## [YOUR ASSIGNMENT]
For each line in the records that contains "lines", make a copy.
:: INFORMATION PROVIDED
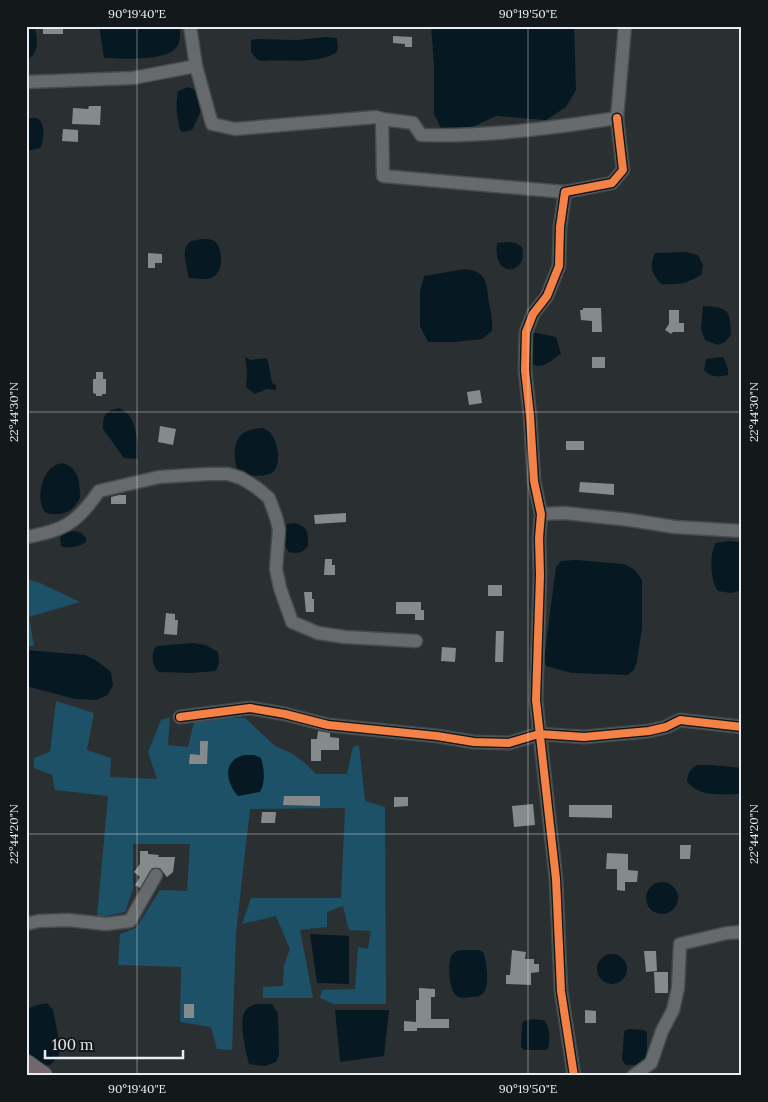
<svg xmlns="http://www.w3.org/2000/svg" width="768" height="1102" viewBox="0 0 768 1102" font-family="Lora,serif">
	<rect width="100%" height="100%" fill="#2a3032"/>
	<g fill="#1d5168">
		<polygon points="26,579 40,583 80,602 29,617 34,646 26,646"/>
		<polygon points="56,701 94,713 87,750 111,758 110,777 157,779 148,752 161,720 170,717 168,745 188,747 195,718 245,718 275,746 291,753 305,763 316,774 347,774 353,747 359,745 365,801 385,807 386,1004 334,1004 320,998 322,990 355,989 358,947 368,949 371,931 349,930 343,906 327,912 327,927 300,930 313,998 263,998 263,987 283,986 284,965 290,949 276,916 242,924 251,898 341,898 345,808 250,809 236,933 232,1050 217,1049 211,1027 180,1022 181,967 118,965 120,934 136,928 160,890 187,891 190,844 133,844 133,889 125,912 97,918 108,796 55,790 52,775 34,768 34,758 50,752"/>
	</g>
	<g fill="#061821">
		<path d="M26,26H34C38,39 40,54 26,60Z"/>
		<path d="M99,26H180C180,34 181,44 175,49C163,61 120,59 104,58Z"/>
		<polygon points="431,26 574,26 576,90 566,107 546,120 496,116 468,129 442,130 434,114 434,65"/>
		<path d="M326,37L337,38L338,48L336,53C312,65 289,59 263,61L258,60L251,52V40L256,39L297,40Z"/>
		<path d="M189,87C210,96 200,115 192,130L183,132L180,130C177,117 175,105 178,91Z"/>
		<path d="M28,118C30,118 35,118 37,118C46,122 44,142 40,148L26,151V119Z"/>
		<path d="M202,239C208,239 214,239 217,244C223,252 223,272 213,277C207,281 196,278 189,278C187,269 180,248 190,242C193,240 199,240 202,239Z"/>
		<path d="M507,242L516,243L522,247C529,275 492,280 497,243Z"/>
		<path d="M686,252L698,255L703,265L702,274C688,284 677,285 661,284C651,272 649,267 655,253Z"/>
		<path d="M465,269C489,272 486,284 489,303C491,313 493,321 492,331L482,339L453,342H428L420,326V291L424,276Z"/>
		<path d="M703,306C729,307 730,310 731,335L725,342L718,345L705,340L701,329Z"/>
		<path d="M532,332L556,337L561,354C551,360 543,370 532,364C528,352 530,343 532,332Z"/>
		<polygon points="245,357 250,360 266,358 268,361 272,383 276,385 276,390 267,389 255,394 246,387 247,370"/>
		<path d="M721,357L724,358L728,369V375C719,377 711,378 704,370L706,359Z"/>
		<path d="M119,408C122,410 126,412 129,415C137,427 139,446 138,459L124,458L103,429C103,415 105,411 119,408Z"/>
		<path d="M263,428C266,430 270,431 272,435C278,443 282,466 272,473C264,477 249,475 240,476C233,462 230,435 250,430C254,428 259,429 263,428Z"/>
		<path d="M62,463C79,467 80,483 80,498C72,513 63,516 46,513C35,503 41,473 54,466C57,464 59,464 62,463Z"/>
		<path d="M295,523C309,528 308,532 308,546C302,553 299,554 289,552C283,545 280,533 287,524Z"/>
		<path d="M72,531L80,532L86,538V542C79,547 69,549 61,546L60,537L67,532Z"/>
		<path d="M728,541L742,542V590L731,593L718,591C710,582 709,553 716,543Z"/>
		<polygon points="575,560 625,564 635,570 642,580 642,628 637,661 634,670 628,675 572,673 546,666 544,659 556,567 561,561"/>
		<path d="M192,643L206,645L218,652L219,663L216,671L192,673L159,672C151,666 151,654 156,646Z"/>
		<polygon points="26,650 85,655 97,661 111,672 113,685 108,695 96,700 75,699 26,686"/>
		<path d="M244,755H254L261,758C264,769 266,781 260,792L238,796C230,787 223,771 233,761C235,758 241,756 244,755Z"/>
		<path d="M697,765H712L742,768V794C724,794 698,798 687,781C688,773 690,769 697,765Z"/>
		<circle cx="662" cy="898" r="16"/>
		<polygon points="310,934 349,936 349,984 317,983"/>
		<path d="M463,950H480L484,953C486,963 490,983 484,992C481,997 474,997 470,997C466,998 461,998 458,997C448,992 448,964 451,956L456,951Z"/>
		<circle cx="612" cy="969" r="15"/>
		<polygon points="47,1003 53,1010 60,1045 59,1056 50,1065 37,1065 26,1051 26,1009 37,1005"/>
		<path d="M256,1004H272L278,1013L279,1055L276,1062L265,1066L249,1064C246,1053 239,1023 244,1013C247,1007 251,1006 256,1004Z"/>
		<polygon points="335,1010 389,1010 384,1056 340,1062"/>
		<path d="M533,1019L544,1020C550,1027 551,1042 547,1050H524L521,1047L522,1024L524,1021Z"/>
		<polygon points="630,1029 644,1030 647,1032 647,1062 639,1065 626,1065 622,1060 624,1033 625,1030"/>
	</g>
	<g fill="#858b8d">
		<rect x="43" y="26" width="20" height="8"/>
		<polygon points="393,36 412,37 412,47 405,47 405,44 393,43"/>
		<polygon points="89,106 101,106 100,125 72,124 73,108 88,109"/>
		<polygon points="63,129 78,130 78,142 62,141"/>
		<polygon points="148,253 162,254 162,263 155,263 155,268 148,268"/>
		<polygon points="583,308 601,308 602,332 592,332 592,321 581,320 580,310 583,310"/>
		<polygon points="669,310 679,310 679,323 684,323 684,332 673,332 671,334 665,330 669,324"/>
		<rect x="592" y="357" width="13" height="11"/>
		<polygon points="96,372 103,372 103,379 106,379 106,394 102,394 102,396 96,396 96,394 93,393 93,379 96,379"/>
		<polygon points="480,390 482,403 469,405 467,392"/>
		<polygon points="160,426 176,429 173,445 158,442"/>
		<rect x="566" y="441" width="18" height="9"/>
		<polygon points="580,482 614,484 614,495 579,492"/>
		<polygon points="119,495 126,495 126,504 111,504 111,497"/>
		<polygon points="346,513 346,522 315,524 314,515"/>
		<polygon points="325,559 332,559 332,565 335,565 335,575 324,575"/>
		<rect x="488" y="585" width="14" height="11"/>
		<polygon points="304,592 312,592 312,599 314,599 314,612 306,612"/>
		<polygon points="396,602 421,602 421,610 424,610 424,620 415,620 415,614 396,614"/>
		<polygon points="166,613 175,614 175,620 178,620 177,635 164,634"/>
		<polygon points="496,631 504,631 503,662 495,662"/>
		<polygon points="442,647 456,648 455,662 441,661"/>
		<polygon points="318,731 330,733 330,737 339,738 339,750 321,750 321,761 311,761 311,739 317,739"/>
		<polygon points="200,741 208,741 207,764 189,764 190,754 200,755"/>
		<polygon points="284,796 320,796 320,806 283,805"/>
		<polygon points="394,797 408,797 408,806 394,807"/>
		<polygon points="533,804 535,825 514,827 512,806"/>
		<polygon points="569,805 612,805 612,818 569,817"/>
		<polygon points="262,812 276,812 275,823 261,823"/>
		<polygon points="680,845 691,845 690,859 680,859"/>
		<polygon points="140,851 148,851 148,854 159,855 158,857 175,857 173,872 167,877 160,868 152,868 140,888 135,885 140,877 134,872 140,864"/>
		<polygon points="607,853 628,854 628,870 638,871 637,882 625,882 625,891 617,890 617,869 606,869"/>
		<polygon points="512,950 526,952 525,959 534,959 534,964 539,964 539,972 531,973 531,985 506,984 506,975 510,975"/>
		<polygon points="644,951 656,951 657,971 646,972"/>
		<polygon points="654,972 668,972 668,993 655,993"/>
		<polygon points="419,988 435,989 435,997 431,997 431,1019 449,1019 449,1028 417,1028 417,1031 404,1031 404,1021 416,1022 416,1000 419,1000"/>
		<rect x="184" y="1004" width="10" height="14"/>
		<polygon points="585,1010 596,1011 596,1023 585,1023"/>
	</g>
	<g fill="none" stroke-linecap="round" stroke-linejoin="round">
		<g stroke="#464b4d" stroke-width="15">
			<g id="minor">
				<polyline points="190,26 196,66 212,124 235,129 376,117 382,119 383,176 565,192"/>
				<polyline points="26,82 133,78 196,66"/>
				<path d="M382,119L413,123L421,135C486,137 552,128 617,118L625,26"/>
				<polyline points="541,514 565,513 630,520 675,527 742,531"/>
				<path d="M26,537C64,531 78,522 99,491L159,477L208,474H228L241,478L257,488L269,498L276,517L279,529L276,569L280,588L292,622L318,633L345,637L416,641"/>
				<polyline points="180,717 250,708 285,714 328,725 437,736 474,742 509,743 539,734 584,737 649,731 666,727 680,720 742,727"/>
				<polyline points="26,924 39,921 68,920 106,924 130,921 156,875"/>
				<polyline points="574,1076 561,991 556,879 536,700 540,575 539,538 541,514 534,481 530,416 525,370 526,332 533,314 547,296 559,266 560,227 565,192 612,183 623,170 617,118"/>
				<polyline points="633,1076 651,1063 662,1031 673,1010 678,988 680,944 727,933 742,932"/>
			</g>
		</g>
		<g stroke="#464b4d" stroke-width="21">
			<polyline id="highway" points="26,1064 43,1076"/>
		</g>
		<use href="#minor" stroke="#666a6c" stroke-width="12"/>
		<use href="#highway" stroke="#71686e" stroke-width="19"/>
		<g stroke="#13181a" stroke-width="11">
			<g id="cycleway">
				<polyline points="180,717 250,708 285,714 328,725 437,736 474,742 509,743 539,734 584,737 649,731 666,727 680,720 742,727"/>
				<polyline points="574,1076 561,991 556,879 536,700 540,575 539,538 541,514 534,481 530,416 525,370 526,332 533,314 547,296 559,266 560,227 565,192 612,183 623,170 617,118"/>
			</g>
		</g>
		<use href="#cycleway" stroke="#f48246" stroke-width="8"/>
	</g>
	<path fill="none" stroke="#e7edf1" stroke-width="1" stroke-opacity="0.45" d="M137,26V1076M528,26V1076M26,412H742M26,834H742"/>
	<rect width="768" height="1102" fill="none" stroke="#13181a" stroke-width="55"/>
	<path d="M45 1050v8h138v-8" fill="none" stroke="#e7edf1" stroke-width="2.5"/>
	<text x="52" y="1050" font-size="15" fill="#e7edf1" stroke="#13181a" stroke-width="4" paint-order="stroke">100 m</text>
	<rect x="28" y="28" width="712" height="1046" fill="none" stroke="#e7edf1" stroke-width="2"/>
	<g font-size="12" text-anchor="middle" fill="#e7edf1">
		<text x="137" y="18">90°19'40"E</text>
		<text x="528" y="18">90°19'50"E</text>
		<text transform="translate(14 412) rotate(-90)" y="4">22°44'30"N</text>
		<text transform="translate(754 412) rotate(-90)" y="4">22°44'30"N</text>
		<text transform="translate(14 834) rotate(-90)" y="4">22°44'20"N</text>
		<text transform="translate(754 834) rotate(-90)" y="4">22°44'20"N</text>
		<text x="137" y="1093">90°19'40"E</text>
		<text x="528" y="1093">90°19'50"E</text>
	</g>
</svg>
::::
:: INFORMATION PROVIDED
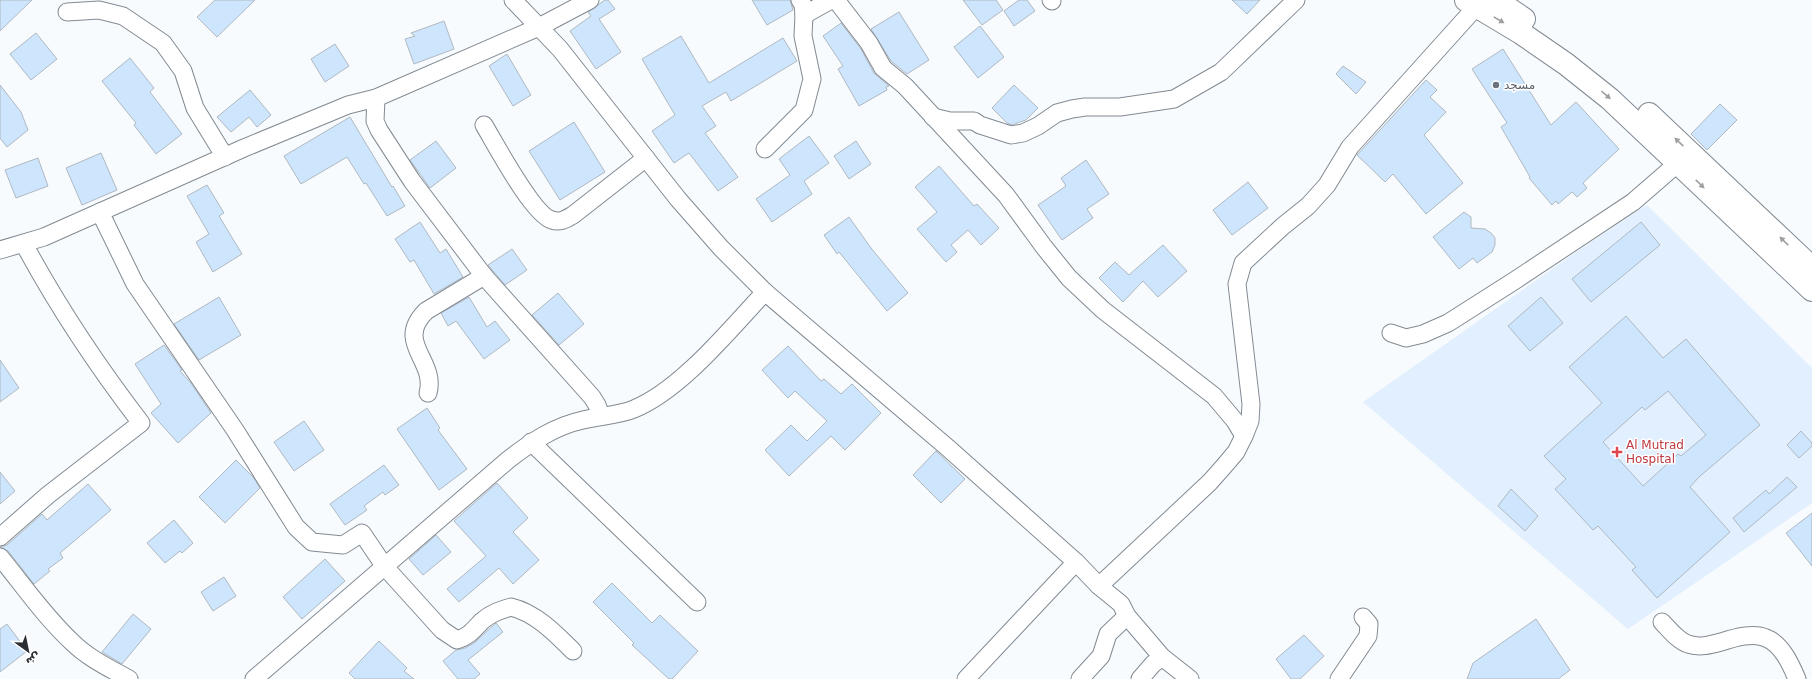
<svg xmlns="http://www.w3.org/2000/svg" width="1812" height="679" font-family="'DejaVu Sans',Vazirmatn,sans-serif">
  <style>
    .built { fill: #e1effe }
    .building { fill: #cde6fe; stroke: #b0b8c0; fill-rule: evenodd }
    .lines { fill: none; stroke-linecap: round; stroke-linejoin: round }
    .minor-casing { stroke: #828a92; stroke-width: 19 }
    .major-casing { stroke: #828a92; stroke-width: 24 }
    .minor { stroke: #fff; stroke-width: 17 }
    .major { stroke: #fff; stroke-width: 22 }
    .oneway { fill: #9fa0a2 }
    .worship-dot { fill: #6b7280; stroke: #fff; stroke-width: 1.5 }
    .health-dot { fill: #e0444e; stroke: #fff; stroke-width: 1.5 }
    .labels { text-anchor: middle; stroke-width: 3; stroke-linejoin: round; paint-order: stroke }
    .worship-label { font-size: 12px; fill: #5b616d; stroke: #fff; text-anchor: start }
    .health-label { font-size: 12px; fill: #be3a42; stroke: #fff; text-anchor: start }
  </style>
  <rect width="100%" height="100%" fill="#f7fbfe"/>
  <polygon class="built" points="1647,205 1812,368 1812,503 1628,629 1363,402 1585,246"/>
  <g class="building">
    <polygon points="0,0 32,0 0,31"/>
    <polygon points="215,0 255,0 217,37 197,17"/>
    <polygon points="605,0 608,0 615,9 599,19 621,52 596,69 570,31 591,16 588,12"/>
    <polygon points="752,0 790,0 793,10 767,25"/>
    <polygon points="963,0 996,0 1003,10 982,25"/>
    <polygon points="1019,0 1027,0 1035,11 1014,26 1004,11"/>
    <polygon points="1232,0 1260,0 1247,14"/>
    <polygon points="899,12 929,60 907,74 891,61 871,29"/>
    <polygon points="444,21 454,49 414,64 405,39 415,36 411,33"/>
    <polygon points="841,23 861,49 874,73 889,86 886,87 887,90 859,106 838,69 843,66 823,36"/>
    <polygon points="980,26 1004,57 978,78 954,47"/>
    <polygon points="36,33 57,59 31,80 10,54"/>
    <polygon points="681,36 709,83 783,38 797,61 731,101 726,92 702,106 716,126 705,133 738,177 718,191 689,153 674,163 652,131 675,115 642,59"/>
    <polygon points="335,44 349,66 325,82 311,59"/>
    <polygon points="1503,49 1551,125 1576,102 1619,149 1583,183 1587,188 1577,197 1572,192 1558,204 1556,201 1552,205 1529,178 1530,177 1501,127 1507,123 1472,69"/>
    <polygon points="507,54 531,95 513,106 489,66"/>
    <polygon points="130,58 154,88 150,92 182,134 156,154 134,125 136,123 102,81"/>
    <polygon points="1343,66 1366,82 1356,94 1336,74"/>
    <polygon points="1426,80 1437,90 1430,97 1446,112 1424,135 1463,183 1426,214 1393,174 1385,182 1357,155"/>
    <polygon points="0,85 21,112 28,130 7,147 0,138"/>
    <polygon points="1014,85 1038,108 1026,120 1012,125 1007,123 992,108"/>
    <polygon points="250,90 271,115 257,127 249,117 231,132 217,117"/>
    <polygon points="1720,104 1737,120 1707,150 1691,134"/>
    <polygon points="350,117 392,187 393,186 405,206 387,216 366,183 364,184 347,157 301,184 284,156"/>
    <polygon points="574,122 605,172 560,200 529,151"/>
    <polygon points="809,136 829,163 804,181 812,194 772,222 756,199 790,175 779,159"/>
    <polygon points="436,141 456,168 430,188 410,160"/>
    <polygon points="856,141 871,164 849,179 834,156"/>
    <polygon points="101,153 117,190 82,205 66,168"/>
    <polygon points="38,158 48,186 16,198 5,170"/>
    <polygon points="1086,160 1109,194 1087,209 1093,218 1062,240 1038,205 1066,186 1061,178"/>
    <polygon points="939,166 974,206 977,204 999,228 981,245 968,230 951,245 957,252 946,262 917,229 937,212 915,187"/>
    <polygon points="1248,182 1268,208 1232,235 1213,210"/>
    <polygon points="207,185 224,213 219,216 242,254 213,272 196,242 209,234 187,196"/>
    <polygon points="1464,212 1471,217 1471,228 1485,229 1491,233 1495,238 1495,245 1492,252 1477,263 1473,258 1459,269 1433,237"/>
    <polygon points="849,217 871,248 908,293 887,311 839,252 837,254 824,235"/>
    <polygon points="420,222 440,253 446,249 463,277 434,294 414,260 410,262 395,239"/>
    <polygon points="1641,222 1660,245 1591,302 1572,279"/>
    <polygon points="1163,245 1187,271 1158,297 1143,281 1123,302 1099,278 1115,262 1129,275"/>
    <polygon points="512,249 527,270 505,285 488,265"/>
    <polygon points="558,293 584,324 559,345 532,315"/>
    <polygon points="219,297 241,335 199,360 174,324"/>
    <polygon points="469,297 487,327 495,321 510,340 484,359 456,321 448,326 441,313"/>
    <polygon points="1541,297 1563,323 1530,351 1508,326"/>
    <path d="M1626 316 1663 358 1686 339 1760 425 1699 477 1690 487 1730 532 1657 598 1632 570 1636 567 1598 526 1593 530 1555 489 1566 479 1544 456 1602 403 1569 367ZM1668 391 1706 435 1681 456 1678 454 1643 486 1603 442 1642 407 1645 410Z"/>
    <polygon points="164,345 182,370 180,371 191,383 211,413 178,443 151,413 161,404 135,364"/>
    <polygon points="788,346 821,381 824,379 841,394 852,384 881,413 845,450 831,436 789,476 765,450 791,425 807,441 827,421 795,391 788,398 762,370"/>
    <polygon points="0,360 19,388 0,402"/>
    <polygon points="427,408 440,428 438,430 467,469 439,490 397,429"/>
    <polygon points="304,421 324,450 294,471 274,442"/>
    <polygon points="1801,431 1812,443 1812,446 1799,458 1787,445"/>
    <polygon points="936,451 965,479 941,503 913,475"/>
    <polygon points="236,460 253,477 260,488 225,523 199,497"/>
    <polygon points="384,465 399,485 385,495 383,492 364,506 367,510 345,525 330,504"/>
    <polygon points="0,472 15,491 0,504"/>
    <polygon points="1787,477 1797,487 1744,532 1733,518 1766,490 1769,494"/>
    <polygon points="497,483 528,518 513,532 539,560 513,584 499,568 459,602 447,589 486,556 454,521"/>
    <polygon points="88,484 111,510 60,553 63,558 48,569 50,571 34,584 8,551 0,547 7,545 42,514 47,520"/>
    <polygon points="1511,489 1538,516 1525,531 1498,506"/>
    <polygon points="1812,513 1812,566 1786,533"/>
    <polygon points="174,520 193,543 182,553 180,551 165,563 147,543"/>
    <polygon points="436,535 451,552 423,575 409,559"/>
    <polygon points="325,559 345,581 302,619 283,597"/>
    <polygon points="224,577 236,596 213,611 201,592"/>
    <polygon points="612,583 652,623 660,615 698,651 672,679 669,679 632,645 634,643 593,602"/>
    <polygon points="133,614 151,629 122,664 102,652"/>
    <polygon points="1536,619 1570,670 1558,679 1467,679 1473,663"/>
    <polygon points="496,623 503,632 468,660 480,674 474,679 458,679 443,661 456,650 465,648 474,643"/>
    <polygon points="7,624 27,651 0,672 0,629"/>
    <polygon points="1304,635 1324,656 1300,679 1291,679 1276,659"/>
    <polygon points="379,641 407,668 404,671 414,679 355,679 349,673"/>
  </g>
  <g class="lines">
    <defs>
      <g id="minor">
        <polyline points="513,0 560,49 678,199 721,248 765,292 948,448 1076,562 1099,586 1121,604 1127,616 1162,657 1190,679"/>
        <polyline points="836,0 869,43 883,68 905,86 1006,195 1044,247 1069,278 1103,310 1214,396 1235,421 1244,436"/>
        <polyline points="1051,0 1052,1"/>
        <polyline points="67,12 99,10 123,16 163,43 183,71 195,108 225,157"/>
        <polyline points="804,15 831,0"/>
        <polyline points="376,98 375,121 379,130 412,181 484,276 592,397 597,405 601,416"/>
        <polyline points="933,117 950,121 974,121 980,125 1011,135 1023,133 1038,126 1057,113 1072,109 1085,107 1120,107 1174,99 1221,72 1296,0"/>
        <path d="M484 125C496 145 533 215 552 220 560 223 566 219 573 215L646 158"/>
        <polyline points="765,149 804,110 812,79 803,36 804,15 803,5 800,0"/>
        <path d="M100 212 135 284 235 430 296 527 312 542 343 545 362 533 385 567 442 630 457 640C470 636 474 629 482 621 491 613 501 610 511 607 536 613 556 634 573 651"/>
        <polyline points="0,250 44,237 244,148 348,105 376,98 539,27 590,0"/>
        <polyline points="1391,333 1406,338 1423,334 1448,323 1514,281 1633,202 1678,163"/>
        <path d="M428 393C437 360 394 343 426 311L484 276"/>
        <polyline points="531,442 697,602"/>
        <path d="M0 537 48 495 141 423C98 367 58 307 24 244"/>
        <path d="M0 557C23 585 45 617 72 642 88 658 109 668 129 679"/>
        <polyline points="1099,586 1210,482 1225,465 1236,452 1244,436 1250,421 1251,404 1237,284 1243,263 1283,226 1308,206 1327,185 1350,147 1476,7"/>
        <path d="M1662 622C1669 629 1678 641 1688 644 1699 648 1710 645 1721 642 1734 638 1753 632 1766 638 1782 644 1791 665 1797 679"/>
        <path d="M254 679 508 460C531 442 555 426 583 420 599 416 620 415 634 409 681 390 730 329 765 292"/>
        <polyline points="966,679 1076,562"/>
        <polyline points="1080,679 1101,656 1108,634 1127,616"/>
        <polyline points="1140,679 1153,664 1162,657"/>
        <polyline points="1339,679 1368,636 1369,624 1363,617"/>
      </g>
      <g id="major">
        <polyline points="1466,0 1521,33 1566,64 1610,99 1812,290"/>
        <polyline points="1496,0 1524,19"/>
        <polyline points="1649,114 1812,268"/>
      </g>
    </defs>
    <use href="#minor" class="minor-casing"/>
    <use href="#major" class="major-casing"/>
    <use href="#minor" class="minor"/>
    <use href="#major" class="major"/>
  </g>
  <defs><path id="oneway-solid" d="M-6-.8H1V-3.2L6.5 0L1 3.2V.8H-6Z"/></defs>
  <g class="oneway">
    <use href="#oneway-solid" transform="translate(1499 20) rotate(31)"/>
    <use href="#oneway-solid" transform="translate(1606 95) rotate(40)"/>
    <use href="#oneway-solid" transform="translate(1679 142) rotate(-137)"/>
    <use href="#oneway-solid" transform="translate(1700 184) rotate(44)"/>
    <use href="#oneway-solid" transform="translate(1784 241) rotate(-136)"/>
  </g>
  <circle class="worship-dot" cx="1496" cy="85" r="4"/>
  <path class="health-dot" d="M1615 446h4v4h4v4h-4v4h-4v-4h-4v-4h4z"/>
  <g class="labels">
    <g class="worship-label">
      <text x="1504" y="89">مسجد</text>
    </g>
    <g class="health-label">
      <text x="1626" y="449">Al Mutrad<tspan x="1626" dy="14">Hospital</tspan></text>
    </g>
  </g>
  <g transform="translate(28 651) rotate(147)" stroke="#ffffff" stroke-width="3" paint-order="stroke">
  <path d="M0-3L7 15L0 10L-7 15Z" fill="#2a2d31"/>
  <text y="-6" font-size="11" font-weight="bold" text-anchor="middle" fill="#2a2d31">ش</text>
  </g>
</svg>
::::
## [WRITTEN SOLUTION]
    .lines { fill: none; stroke-linecap: round; stroke-linejoin: round }
  <g class="lines">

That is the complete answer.